Collected data:

——

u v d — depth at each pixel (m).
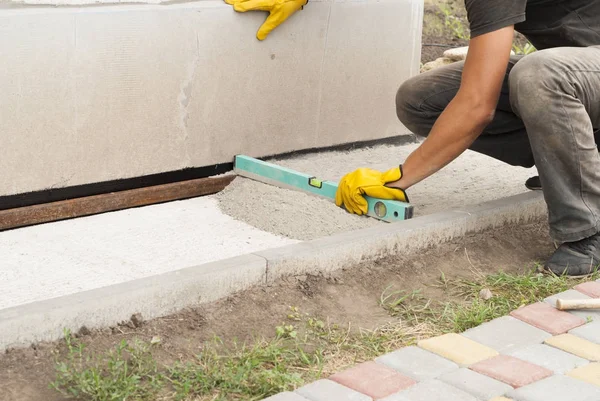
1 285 3.04
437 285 3.29
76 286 3.07
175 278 2.81
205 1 4.09
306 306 3.00
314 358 2.65
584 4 3.56
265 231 3.77
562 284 3.29
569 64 3.22
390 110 5.12
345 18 4.68
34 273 3.17
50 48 3.60
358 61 4.84
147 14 3.86
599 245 3.39
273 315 2.92
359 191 3.79
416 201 4.21
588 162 3.29
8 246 3.43
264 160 4.57
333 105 4.80
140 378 2.46
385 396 2.38
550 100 3.21
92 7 3.70
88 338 2.62
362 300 3.12
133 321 2.71
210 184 4.25
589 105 3.32
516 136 3.94
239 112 4.36
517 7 3.26
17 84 3.54
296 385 2.45
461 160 4.96
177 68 4.03
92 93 3.78
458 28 7.56
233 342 2.73
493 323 2.90
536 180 4.22
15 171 3.63
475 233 3.71
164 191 4.09
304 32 4.50
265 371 2.47
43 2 3.56
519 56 3.90
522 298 3.17
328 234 3.69
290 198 4.00
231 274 2.94
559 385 2.47
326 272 3.22
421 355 2.65
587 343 2.76
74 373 2.39
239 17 4.20
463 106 3.38
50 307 2.54
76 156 3.81
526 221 3.92
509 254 3.62
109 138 3.90
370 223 3.79
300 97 4.62
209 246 3.54
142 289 2.72
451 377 2.50
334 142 4.89
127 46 3.83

——

• _AIM OF THE EXERCISE_: Print only the lines from the one with "526 221 3.92" to the end of the records, both included.

• _ANSWER FOR THE TASK_:
526 221 3.92
509 254 3.62
109 138 3.90
370 223 3.79
300 97 4.62
209 246 3.54
142 289 2.72
451 377 2.50
334 142 4.89
127 46 3.83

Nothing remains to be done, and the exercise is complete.